They call him “The Professional.”

He’s only 9, but Samuel Woodall is already making a name for himself in the world of disc golf, at least among his classmates.

“I have a 24-hole course in my backyard,” Samuel said, talking a little smack to his peers. “And it’s on 11 acres.”

Which means more than plenty of practice for Samuel, one of 29 students at Coker Elementary School in Murray County who are pioneering a disc golf program this year. School officials said the program is the first sport to be offered at the school since it opened in 1994 and the first program of its kind in the north Georgia area.

Disc golf has some similarities to golf. Scoring is based on being below or above par and each course typically has at least nine holes, but players use a disc made of hard plastic instead of a ball and try to reach a basket with suspended chains instead of a hole.

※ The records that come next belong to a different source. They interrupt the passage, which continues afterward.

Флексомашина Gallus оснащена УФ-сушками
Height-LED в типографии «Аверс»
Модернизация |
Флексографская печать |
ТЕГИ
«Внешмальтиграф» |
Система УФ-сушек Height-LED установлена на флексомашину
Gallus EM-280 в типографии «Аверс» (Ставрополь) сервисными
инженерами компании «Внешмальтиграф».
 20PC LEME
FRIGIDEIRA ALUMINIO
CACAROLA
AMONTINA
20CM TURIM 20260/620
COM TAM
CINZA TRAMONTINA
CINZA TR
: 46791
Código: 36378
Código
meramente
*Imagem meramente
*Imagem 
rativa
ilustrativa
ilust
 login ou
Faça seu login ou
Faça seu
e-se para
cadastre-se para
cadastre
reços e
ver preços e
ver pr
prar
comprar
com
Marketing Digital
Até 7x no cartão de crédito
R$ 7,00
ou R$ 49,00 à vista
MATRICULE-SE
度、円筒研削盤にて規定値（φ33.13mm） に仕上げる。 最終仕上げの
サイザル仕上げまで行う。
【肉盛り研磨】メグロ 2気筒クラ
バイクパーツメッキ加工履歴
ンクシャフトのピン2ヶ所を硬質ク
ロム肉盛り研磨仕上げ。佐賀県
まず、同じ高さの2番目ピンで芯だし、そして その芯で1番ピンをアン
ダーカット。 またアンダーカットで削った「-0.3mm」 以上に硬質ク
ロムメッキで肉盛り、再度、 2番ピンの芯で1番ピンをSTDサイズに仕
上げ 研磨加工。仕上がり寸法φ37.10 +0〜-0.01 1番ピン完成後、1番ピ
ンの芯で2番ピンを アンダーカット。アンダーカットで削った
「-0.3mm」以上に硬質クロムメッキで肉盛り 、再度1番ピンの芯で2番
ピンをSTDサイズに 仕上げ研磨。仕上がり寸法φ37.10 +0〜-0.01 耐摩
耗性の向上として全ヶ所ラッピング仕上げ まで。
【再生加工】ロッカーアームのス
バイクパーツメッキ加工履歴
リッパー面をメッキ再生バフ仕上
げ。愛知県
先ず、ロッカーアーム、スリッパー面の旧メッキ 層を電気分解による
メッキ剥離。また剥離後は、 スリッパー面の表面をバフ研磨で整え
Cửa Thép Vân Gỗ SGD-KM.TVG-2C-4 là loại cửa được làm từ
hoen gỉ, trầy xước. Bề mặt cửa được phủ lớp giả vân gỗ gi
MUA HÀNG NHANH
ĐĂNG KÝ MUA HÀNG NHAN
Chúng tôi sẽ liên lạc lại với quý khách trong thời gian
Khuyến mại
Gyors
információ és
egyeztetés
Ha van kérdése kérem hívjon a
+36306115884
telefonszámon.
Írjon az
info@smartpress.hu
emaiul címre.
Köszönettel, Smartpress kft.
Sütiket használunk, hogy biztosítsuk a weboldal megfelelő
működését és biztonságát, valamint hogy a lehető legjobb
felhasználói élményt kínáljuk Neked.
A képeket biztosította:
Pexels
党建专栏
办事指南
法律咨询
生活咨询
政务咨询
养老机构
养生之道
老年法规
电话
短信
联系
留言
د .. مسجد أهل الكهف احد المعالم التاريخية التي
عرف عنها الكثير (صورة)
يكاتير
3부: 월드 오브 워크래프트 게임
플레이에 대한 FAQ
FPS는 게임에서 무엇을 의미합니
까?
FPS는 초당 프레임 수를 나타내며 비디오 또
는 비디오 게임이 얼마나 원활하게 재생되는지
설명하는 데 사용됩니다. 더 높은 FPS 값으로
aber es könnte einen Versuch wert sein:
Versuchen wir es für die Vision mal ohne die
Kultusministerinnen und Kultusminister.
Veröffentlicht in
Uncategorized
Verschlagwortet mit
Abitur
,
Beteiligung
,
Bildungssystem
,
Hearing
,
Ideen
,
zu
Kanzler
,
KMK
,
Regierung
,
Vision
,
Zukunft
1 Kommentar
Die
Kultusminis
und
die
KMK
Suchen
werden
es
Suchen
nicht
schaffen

“You’re trying to get into the basket in the least amount of throws,” Samuel explained. “There’s three discs. A putter, a driver and a mid-range. The putter is when you’re 30 feet from the basket. A mid-range is when you’re about 100 feet from the basket. And a driver is (for longer shots).”

“The Professional” seems to know what he’s talking about. His dad, Brock Woodall, has played the sport since 1983. Woodall helped Coker Elementary staff write a $1,000 grant application to the Educational Disc Golf Experience (EDGE), a national organization trying to grow disc golf by providing it in public schools.

Coker Elementary was awarded the grant to pay for several portable nets and discs, becoming the second elementary school in the state to begin the program, according to the EDGE website ( The nearest elementary school with a similar program is in Martinez, a suburb of golf-mecca Augusta.

More than 3,000 disc golf courses exist in the United States. Courses vary in length, difficulty and course landscape — from mostly flat courses without obstacles to very hilly and heavily wooded courses.

Brock Woodall said disc golf has “really been growing in popularity” since he discovered the sport 30 years ago.

“I went to Chastain Park (in north Buckhead) with my friends to play golf and it was a two-hour wait to get on the tee,” he recalled. “We heard some people joking about a Frisbee golf course down the road. So we had two hours to kill and we went to see what it was.”

That was the last time he played traditional golf, he said. He’d found a new passion, something he’s excited to see in Samuel and his classmates.

“I like it a lot,” said Faith Humphrey, 11. “I love to compete because I love to win. After school, before (disc golf started), my mom worked here (as a teacher) and I would just sit in her classroom doing nothing, waiting on her. Now I have something to do.”

Sherrie Gore, the disc golf coach, said the program so far has been a hit among students. But what makes it so popular?

“It’s just awesome to compete with your friends,” said Gage Autry, 10.

Bailey Baldwin, also 10, said he just “really enjoys the feeling of getting (a disc) in the basket.”

For Gore, growing the school and making an impact in the community is important.

“We wanted to do this because we wanted something that Coker could be known for, something to know us by,” she said. “And it gets (the students) off the computers and video games and stuff.”

Gore said school officials plan on building a nine-hole course outside the school for the students and the community.

“It will be open to the public,” she said. “We want our community to be able to come out on the weekends and to enjoy it through the week if the school is not using it.”